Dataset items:
◇ ◇ ◇
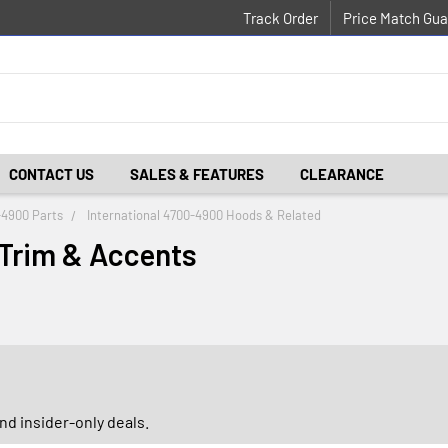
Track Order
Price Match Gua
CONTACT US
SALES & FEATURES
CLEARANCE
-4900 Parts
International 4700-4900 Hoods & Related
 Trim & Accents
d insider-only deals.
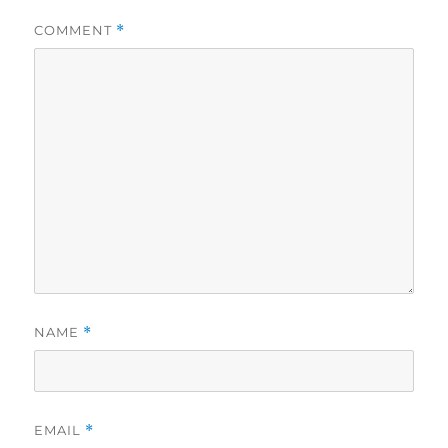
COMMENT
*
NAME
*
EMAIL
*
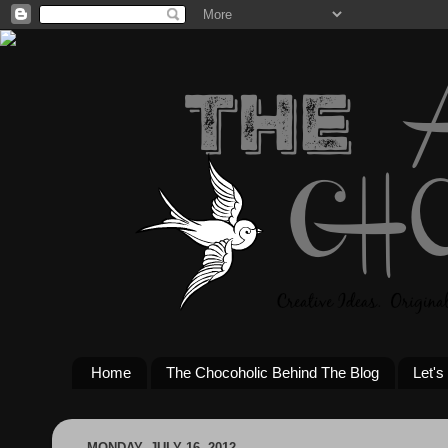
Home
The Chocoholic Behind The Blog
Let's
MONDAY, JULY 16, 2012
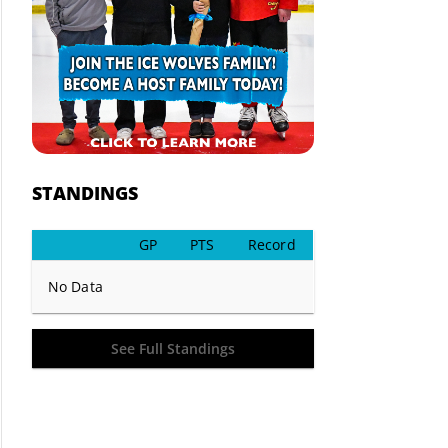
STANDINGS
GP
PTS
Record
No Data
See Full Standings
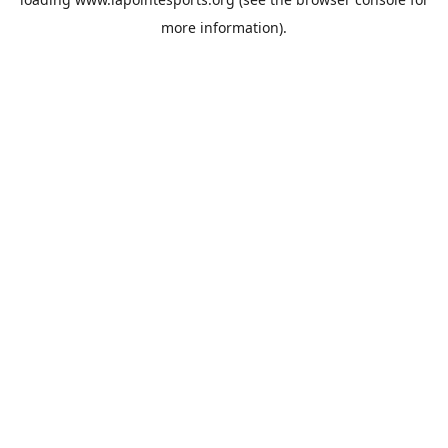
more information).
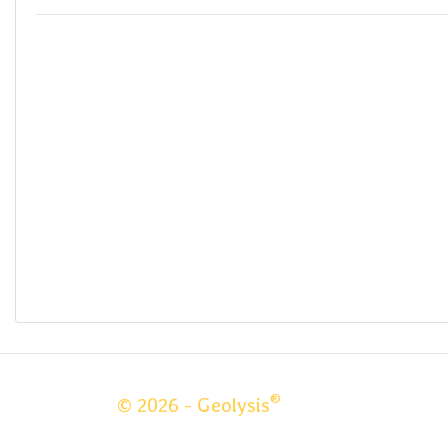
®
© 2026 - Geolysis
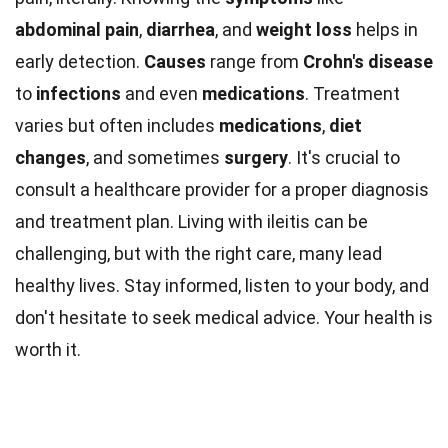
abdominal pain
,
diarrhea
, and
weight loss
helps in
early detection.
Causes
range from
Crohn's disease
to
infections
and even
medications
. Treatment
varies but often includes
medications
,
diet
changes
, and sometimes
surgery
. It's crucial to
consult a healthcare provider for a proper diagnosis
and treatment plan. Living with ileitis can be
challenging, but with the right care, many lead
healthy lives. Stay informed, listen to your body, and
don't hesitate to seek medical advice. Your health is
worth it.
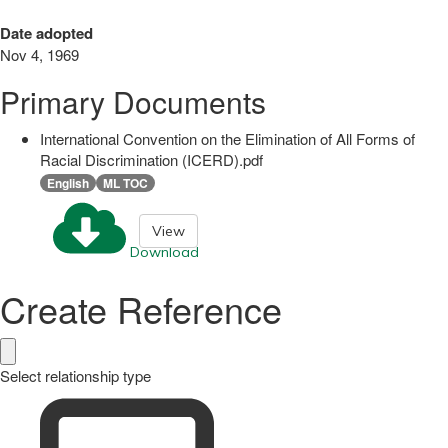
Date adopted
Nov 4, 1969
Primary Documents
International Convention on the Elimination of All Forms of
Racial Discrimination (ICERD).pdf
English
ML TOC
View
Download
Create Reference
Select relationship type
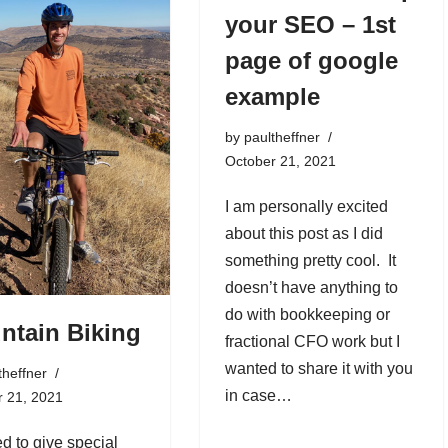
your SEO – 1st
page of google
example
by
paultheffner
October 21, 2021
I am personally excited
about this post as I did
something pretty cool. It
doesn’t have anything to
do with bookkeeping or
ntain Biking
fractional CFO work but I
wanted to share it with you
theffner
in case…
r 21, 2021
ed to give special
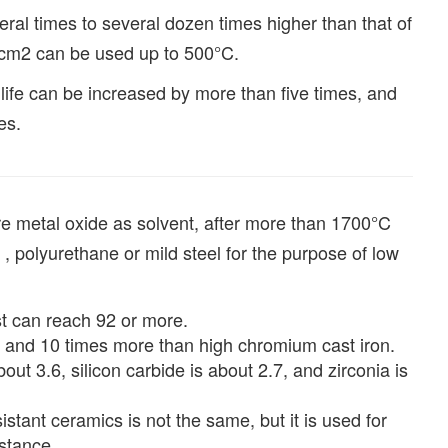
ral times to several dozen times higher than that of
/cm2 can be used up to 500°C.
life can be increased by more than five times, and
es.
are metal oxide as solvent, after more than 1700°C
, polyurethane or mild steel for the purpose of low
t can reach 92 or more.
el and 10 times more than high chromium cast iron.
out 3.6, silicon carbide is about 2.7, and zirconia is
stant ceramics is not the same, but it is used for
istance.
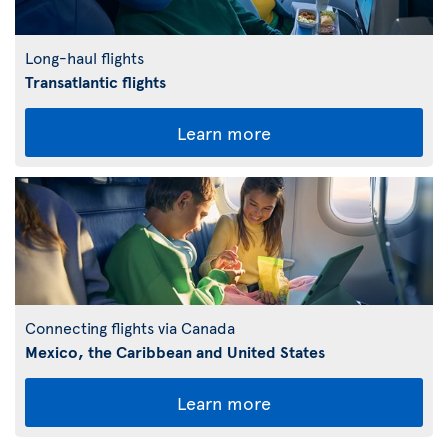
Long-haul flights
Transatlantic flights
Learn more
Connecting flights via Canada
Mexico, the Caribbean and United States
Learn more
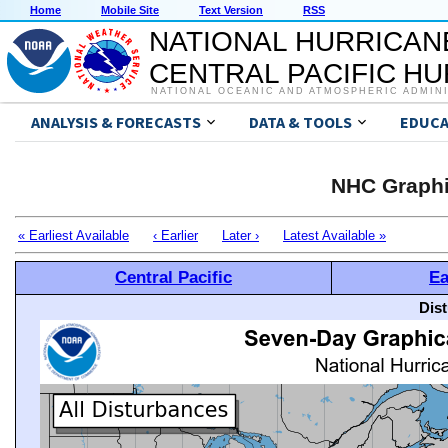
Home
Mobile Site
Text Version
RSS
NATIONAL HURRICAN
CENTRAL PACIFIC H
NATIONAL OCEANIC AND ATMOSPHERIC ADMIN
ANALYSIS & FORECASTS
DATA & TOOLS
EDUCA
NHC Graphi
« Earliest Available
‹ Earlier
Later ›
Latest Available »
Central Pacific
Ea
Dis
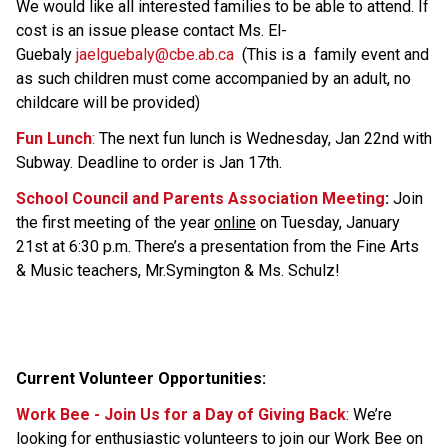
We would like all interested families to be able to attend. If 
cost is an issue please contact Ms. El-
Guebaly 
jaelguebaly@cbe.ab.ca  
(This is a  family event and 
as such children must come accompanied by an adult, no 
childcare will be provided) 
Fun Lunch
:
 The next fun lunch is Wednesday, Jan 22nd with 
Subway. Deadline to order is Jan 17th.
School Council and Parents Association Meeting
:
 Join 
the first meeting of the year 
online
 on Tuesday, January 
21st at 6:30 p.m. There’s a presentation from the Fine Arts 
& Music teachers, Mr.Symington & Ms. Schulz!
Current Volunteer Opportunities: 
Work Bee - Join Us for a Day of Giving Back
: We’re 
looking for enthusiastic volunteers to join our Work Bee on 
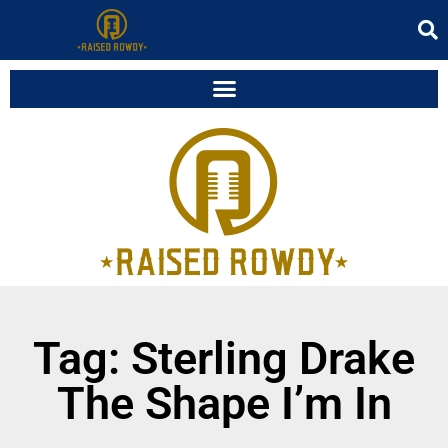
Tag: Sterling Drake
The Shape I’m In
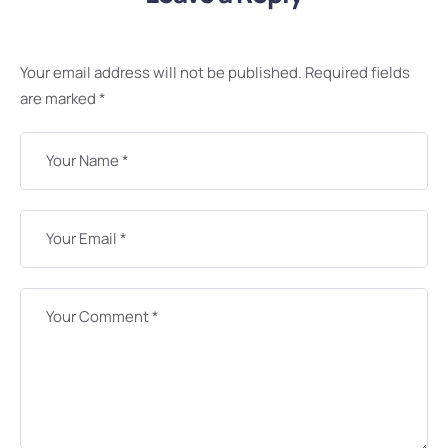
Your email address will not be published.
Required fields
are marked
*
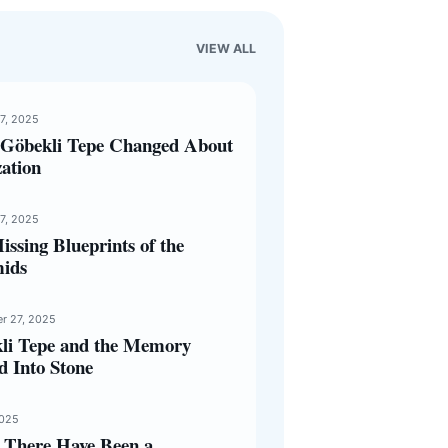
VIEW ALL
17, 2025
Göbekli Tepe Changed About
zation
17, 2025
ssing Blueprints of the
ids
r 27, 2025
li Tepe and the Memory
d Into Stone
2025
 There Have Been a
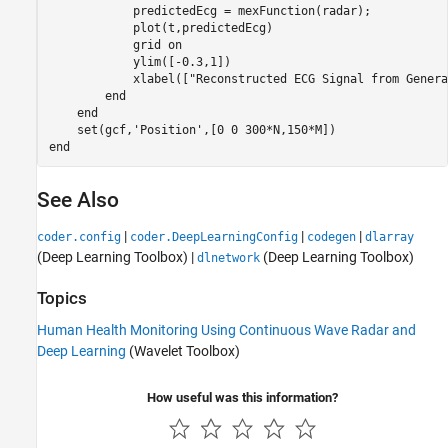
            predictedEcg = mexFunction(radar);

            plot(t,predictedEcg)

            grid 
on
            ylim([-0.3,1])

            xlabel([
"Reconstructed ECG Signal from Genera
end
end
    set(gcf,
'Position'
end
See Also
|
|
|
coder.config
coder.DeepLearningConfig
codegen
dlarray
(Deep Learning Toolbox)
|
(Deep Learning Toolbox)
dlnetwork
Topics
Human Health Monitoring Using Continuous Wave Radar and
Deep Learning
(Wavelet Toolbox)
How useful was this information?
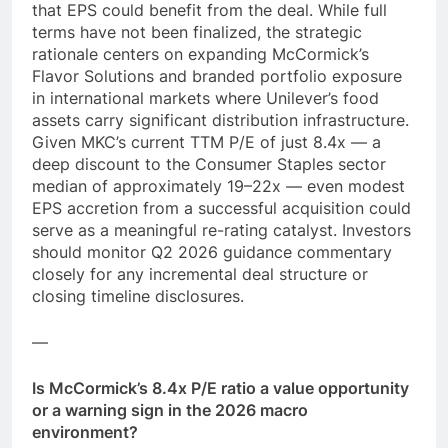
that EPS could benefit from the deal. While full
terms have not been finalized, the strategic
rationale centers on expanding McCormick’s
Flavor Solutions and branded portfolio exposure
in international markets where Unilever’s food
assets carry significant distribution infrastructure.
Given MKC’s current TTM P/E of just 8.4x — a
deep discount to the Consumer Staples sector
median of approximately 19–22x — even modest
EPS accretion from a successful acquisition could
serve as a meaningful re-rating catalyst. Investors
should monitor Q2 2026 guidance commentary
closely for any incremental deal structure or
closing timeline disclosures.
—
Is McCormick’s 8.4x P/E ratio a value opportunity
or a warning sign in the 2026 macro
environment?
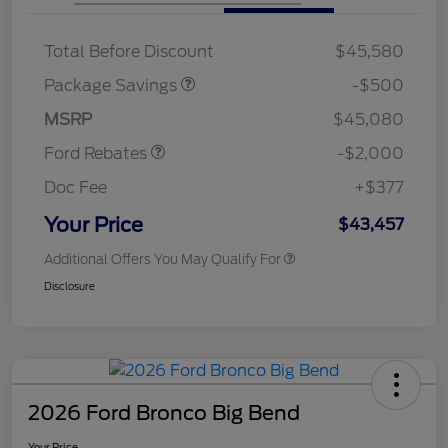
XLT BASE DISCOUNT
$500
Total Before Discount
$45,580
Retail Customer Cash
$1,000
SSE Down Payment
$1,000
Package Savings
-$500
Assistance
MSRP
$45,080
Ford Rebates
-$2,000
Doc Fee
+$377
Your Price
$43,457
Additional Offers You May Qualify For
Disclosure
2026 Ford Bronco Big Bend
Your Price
◇ ◇ ◇
What to produce: Print the lines again without changes, starting with the line that contains "Long-haul flights" and going on through the line that contains "How useful was this information?". Leave the pictures out of your answer.

Task output:
Long-haul flights
Transatlantic flights
Learn more
Connecting flights via Canada
Mexico, the Caribbean and United States
Learn more
Home
Mobile Site
Text Version
RSS
NATIONAL HURRICAN
CENTRAL PACIFIC H
NATIONAL OCEANIC AND ATMOSPHERIC ADMIN
ANALYSIS & FORECASTS
DATA & TOOLS
EDUCA
NHC Graphi
« Earliest Available
‹ Earlier
Later ›
Latest Available »
Central Pacific
Ea
Dis
We would like all interested families to be able to attend. If 
cost is an issue please contact Ms. El-
Guebaly 
jaelguebaly@cbe.ab.ca  
(This is a  family event and 
as such children must come accompanied by an adult, no 
childcare will be provided) 
Fun Lunch
:
 The next fun lunch is Wednesday, Jan 22nd with 
Subway. Deadline to order is Jan 17th.
School Council and Parents Association Meeting
:
 Join 
the first meeting of the year 
online
 on Tuesday, January 
21st at 6:30 p.m. There’s a presentation from the Fine Arts 
& Music teachers, Mr.Symington & Ms. Schulz!
Current Volunteer Opportunities: 
Work Bee - Join Us for a Day of Giving Back
: We’re 
looking for enthusiastic volunteers to join our Work Bee on 
Tag: Sterling Drake
The Shape I’m In
Your email address will not be published.
Required fields
are marked
*
VIEW ALL
17, 2025
Göbekli Tepe Changed About
zation
17, 2025
ssing Blueprints of the
ids
r 27, 2025
li Tepe and the Memory
d Into Stone
2025
 There Have Been a
            predictedEcg = mexFunction(radar);

            plot(t,predictedEcg)

            grid 
on
            ylim([-0.3,1])

            xlabel([
"Reconstructed ECG Signal from Genera
end
end
    set(gcf,
'Position'
end
See Also
|
|
|
coder.config
coder.DeepLearningConfig
codegen
dlarray
(Deep Learning Toolbox)
|
(Deep Learning Toolbox)
dlnetwork
Topics
Human Health Monitoring Using Continuous Wave Radar and
Deep Learning
(Wavelet Toolbox)
How useful was this information?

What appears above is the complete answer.